Pope calls for a ‘globalization of solidarity’
Francis visited the Sant'Egidio Community on 50th anniversary
ope Francis has encouraged members of the Sant’Egidio Community to continue courageously in their mission to build bridges, keep dialogue open, stay close to the poor and the discarded, and pray for peace.
The Pope’s words came on Sunday afternoon during a visit to the headquarters in Rome of the Community that is celebrating its 50th anniversary. During a celebration of the Liturgy of the Word inside the beautiful Santa Maria in Trastevere Basilica which the lay organization uses to shelter the homeless and offer Christmas lunch to the poor, the Pope spoke with gratitude of the work carried out by the world-wide network of Sant’Egidio volunteers and its mission to broker peace and accompany the poor.
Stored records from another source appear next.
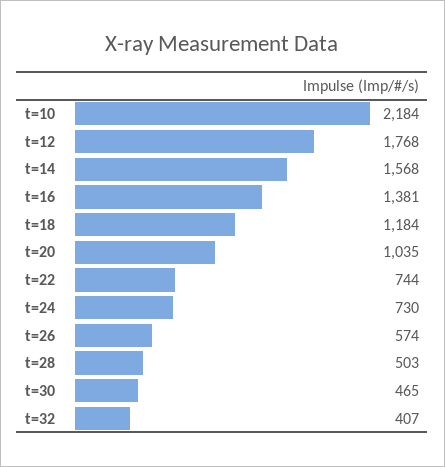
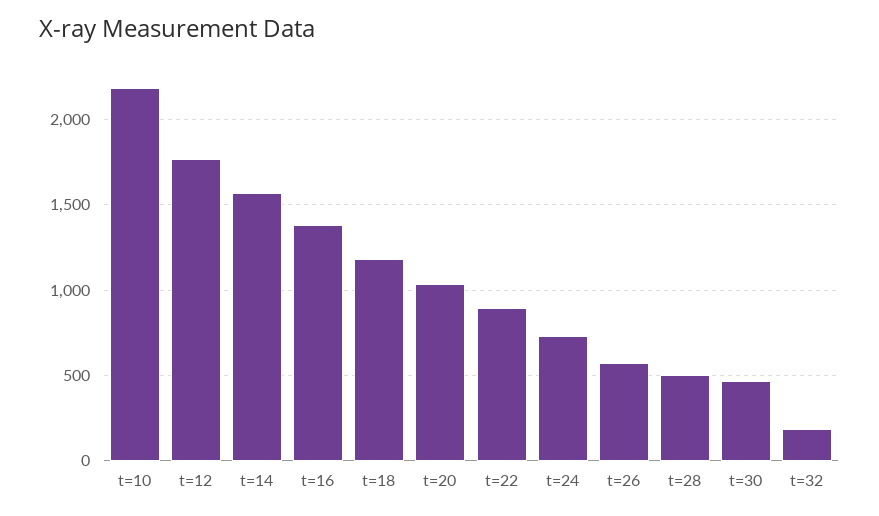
t=22: 744 -> 900
t=32: 407 -> 200

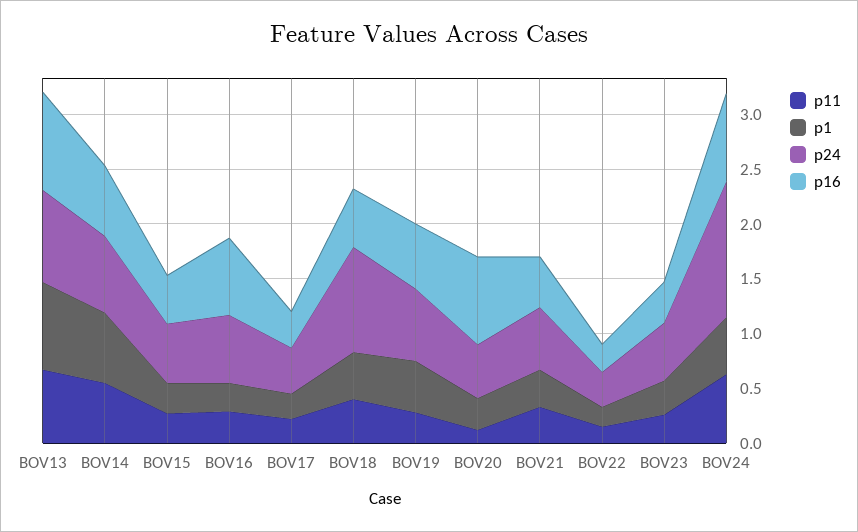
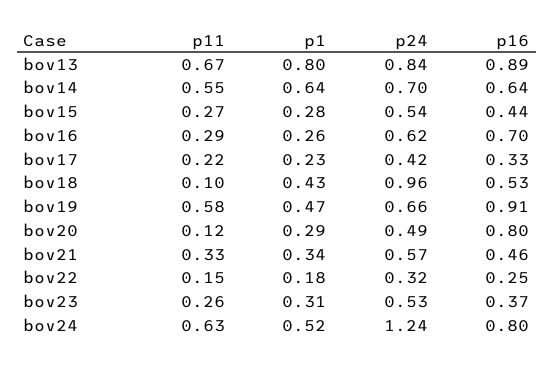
p11, BOV18: 0.4 -> 0.1
p11, BOV19: 0.3 -> 0.58
p16, BOV19: 0.6 -> 0.91

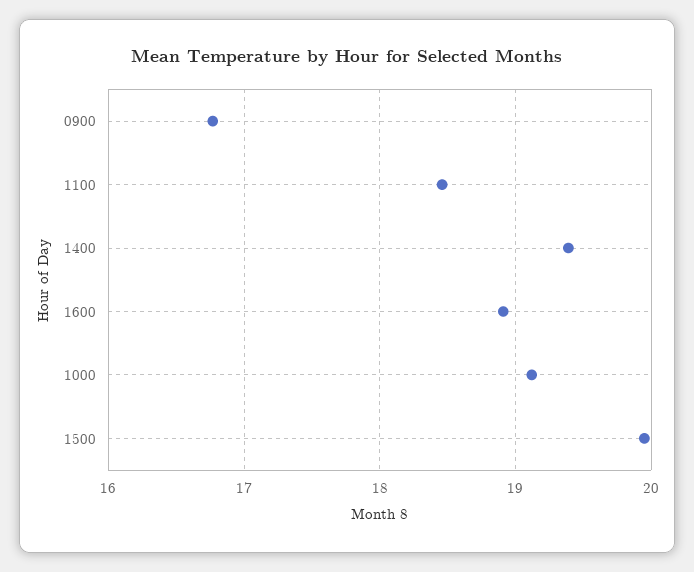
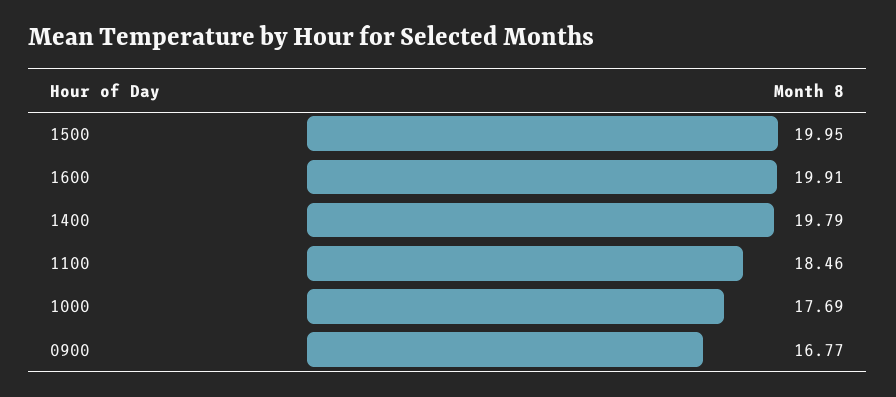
1400: 19.4 -> 19.79
1600: 18.9 -> 19.91
1000: 19.1 -> 17.69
“Prayer, poverty and peace” are the three P’s upon which the Community rests, he said, and he thanked its members for their wish to continue to look to the future with a sense of responsibility in a time that he described as “a time of fear before the vast dimensions of globalization: fears that are often focused on the stranger, on he who is different, poor… as if he were an enemy.”
Francis thanked Sant’Egidio members for praying for peace and for working for peace, and he highlighted the predicament of the Syrian people, some of whom have been safely brought to Europe where they have found welcome and support thanks to the ‘humanitarian corridors’ the Community has organized in collaboration with other faith-based organizations.
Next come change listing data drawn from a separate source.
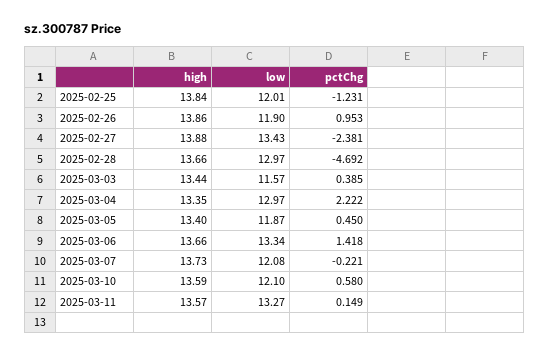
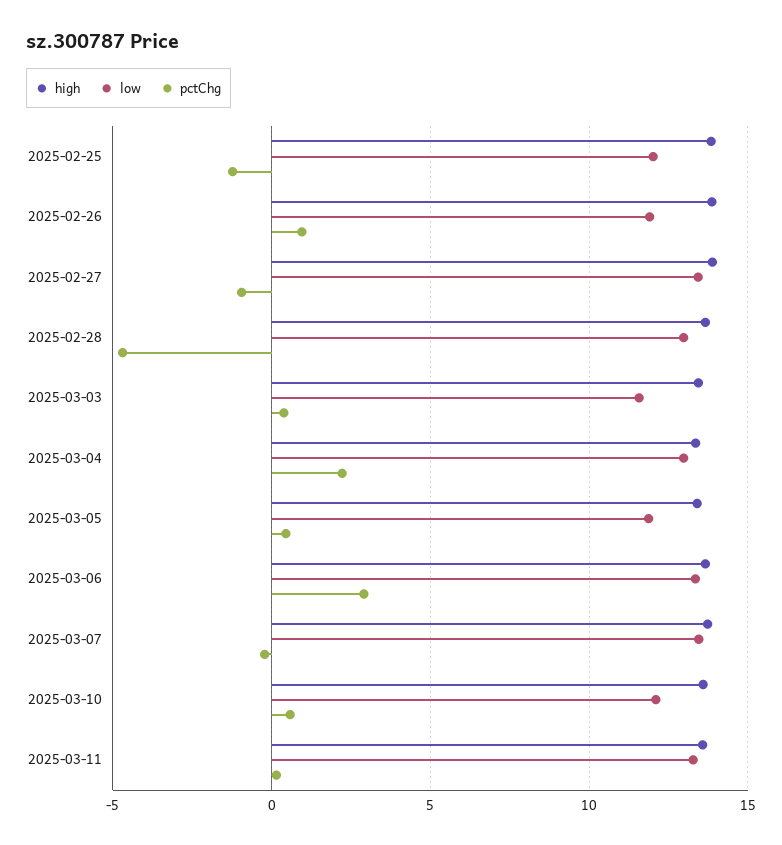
pctChg, 2025-02-27: -2.381 -> -1
pctChg, 2025-03-06: 1.418 -> 3
low, 2025-03-07: 12.08 -> 13.5

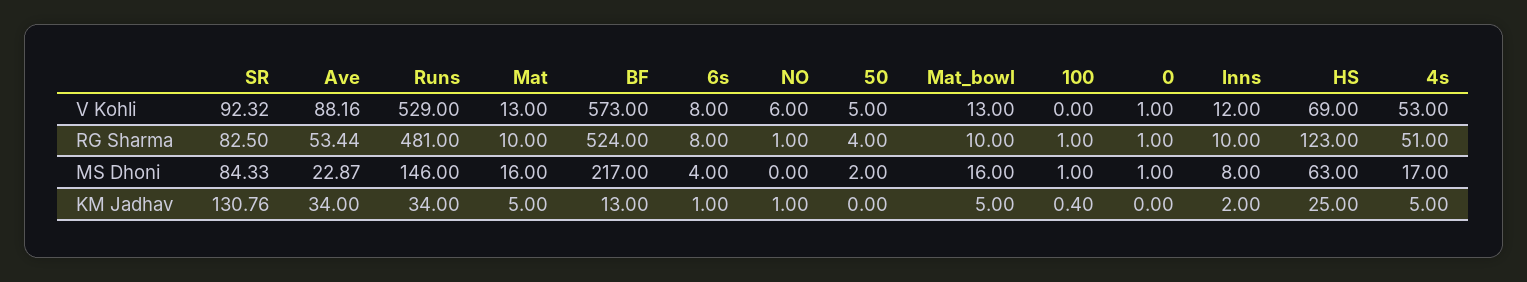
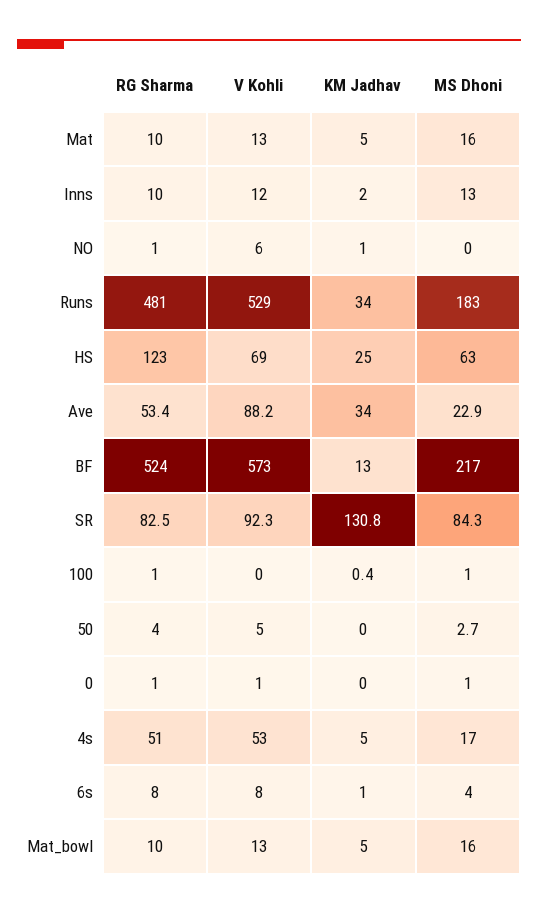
Runs, MS Dhoni: 146 -> 183
50, MS Dhoni: 2 -> 2.7
Inns, MS Dhoni: 8 -> 13

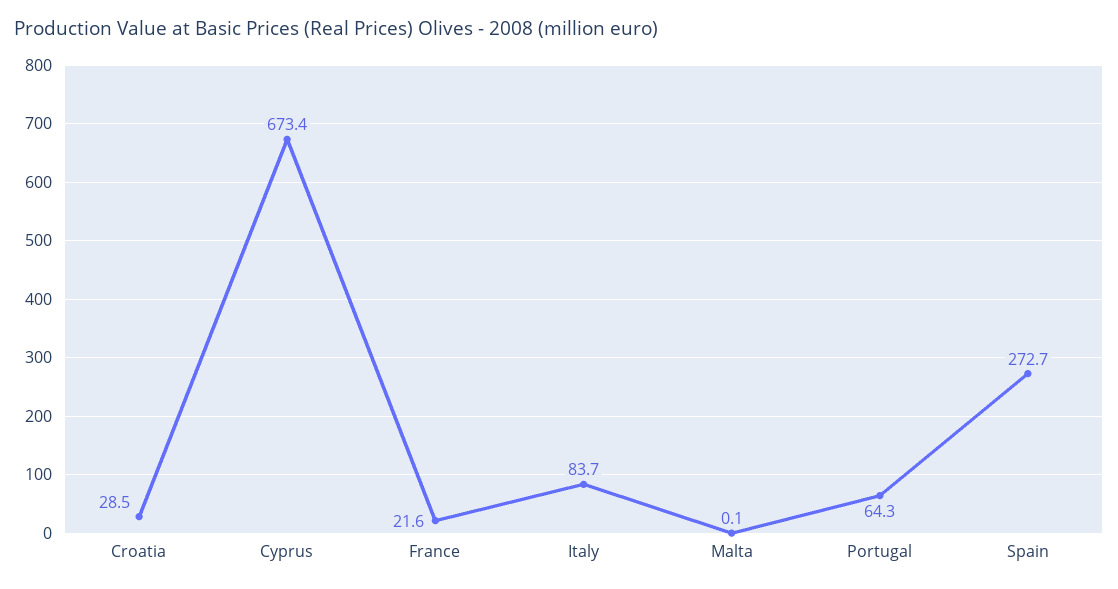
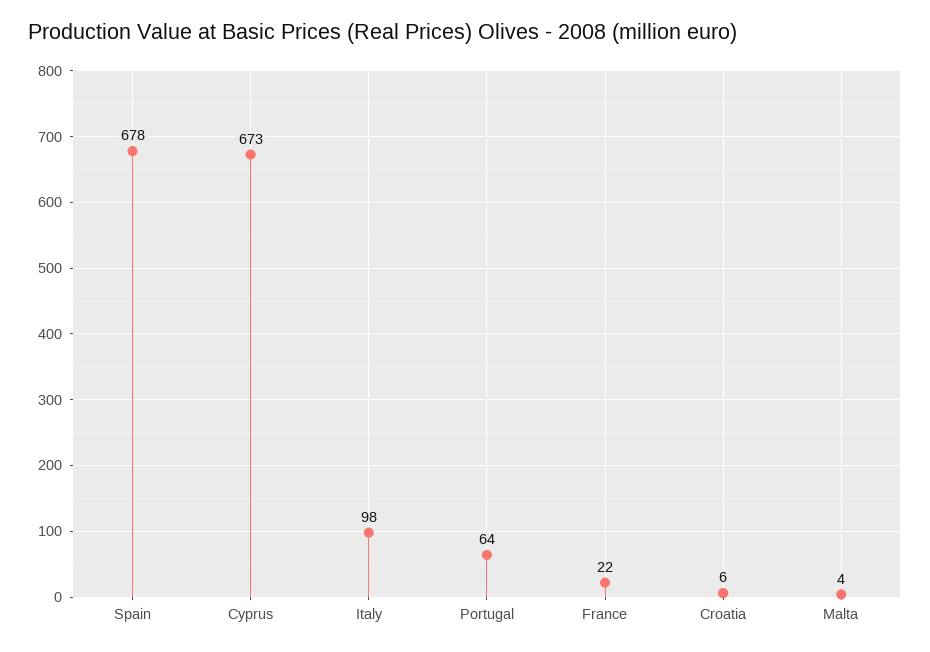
Croatia: 28.5 -> 6
Italy: 83.7 -> 98
Malta: 0.1 -> 4
Spain: 272.7 -> 678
Reflecting on the fact that the only sustainable future for a global world is one where people can live together in peace, the Pope called on the Sant’Egidio Community to continue to help foster a ‘globalization of solidarity and of the spirit’ by building bridges, keeping dialogue open and favouring encounter. “Today, in an uncertain world, with so many ongoing wars”, the Pope told Sant’Egidio members to courageously push forward with their programmes for children in the peripheries, with their ‘Schools of Peace’, staying close to the elderly who are so often discarded, and continuing to open ‘humanitarian corridors’ for those fleeing war and hunger. “The poor are your treasure” he said.